Ella le escuchaba, clavados los ojos en él. Jared no pensaba en ella, de eso Edith se daba cuenta. Pensaba en sí mismo, preso en la maraña de su deseo hacia ella, resentido porque empezaba a darse cuenta de cuánto la amaba. La deseaba físicamente y se horrorizaba de ello. Y, sin embargo, con sólo extender su mano, con sólo tocarle, sería suyo. Si le acariciaba la nuca, si le ponía la mano en la curva del brazo, si le miraba siquiera la esbeltez de su cintura o su muslo, sería suyo. Por eso mantenía los ojos bajos, se negaba a su propio deseo y, por razones que no llegaba a entender, pero que no tenía que ver con ella, sino sólo con él, se puso a hablar casi incoherente de una parte íntima de sí que, aunque no la comprendía, quería que él conociera.

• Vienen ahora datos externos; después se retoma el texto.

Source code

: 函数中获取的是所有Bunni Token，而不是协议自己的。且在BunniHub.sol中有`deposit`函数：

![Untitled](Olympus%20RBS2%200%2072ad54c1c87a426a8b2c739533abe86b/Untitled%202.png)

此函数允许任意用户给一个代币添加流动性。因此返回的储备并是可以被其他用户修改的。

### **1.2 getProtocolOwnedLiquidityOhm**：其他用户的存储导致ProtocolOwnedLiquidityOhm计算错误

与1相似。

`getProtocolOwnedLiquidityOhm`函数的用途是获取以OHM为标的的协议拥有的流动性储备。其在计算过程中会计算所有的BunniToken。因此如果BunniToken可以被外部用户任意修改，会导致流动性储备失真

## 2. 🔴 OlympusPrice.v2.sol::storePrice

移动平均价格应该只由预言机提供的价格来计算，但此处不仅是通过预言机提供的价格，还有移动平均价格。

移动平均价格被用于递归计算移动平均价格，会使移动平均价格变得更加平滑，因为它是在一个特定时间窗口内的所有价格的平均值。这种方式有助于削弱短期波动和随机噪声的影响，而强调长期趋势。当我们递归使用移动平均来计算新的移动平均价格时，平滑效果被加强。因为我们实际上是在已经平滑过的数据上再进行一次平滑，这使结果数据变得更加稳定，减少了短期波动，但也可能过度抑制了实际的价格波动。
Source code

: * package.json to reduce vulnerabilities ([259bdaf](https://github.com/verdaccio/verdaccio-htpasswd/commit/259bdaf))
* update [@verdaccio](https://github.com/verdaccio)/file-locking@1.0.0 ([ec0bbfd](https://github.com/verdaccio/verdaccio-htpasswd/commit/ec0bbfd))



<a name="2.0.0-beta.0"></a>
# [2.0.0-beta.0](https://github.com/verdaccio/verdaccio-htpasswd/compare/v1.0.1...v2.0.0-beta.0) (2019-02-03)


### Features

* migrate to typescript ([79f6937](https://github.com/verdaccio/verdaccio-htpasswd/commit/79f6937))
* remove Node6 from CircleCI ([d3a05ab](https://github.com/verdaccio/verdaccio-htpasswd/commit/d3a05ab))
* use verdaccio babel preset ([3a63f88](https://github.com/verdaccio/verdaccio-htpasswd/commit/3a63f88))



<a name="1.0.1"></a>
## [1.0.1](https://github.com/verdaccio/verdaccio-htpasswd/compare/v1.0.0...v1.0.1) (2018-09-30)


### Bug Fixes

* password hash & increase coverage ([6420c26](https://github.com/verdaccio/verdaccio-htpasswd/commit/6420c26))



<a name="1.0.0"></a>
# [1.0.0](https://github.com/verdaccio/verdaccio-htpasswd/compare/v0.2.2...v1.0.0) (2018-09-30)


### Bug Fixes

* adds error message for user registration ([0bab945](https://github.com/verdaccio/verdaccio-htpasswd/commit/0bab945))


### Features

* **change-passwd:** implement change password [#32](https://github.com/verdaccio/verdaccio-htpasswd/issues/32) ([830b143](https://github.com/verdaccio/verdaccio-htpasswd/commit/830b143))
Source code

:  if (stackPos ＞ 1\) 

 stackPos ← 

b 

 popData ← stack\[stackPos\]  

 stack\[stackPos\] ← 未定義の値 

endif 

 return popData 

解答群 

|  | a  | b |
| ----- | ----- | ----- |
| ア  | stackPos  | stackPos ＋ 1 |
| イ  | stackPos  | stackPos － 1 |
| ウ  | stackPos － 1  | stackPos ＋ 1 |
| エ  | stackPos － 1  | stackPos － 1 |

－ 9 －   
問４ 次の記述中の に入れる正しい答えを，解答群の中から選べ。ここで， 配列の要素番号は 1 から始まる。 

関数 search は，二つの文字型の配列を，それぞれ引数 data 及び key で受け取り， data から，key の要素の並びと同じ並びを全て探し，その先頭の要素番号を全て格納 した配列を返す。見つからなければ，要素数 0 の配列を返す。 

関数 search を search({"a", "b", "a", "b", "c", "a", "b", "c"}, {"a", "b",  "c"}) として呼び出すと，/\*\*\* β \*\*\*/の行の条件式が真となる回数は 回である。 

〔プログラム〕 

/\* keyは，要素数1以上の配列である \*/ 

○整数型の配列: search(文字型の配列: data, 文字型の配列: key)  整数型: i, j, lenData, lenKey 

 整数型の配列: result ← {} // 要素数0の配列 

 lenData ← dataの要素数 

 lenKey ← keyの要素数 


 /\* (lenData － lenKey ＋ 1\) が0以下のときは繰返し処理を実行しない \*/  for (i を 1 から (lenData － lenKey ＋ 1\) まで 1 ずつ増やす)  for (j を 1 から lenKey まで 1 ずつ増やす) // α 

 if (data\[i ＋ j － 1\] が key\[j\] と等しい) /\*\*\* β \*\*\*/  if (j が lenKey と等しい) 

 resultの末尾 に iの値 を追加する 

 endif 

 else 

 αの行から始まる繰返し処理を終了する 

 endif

– ¡Ayer fue un día maravilloso, Jared! Te vi como nunca te había visto antes. ¡Y yo creía que te conocía! La verdad es que hemos pasado mucho tiempo juntos, ¿verdad? Y, sin embargo, fue necesario que te viera ayer, que te viera con aquel inválido, para hacerme ver lo que eres en realidad… un científico, sí, y mucho más…, un hombre brillante pero compasivo, fuerte pero dulce. Te amo, claro que te amo…, ¿cómo puedo evitarlo? Pero tan sólo ayer me di cuenta de ello. Siempre te amaré. Y me siento tan agradecida por ello. Una vez, hace tiempo (o al menos lo parece), un anciano muy querido, un hombre muy grande, me amó. Y me hizo un gran honor. Me dijo que su amor por mi le mantenía vivo…, no sólo con vida, sino vivo, para que su cerebro retuviera la claridad y pudiera seguir trabajando. Aquél, me enseñó, era el gran servicio del amor…, que da vida al que ama igual que al amado. Jamás he olvidado lo que me enseñó… acerca del amor. -Guardó silencio un momento. Luego repitió en voz baja lo que había dicho-. El amor me hace no sólo vivir, sino tener vida.
El se levantó dirigiéndose a las altas ventanas y se quedó mirando pensativo el jardín en sombras. La luna joven asomaba por las puntiagudas coníferas del fondo.
Edith siguió, como si hablara para sí.
– Soy lo bastante mayor para darme cuenta que el que me ames es… un milagro. No lo entiendo…, sólo puedo aceptarlo y sentirme agradecida. Hace que mi vida sea hermosa. Me hace desear serte útil de alguna forma. Quiero verte mi vida en la tuya, para que seas cuanto sueñas ser…, para que hagas cuanto sueñas hacer, cosa que serías y harías sin mí, por supuesto, pero quizás, al amarte como te amo, te haga creer más en ti de lo que creerías solo… Quiero decir, sin mí en este momento de tu vida, ya que por supuesto habrá muchas otras personas, sobre todo una por encima de las demás…
Se interrumpió para no romper en llanto. Le sonrió. Alzó la copita de «Bénédictine», tomó un sorbito y la dejó. Le habían brotado las palabras de una fuente interior desconocida; tampoco sabía por qué había pensado en Edwin. Pero volvía a ser ella misma, su auténtica personalidad y tenía que esperar a comprender aquello también. Tenía que contentarse con esperar.
El se le acercó despacio, deteniéndose a mirar un libro en la estantería, a contemplar un cuadro de la pared. Por fin llegó junto a ella.